Any way, they don't "eat" live plants that often--they will eat decaying leaves, or algae. But they like to "clean" leaves before they start spawning. Mine will clean the leaves of the melon sword when they are in the mood.


----------



## Pens_Fan (Nov 7, 2006)

sarcare said:


> Your angelfish have little mouths? That'll change--mine are pigs, who open their big mouths as wide as possible.
> 
> Any way, they don't "eat" live plants that often--they will eat decaying leaves, or algae. But they like to "clean" leaves before they start spawning. Mine will clean the leaves of the melon sword when they are in the mood.


Yes, right now they have little mouths, they're only an inch and half big. They don't seem to "eat" the java moss, they just seem to grab ahold of it with their mouths and shake their head (like a dog) and rip a little piece off and then chew on it for a second or two then spit it out. They do this repeatedly! Wouldn't you think if they tasted it the first time and didn't like it they wouldn't do it again and again? :crazy:

I also believe they're 2 males. They chase each other around the tank 24/7. :fencing:


----------



## JanS (Apr 14, 2004)

I guess mine sometimes mouthe the Taiwan moss too, but they don't hurt it a bit. Who knows what they're thinking....


----------



## sarcare (Sep 10, 2006)

That is very typical angel behavior--they like to pick at things. I had some stem plants floating in their tank once while I was waiting to plant them. The bottom of the bunch had some decaying leaves, and the angels nipped them all off, and would spit them out after they had their algae treat.

Angels can be agressive, they are Cichlids afterall. I just had to move an angel out of my 55g to a temp holding in a 20g. He'd been mangeled in a series of brawls, and one of his pec fins was torn. Poor baby. 

I have a 38g with a pair of angels, and once they established that pair they really stopped their agression to one another, but they can not have other angels in with them. They do like plants, though, not just to "clean" but to provide a place to hide and explore.

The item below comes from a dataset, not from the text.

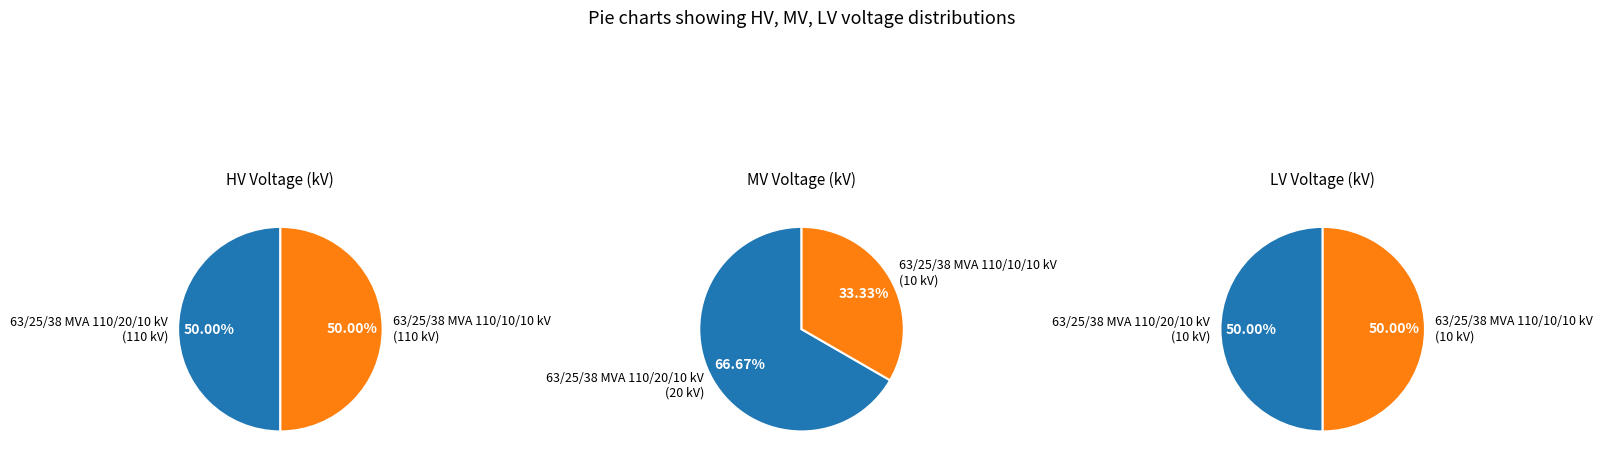

To the nearest percent, what is the average slice percentage?

50%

Plus if there are agression issues it is good to have somewhere they can hide--and plants are good for that. They can uproot plants if they are not rooted or stuck down well--or maybe they just come up themselves.

As to their mouths--mine will come to the top of the tank and stick their open mouths out of the water to get food. The smaller ones I have, that are about the size of yours do this--plus they swipe the food from the corys and the pleco. Bad piggy angels


----------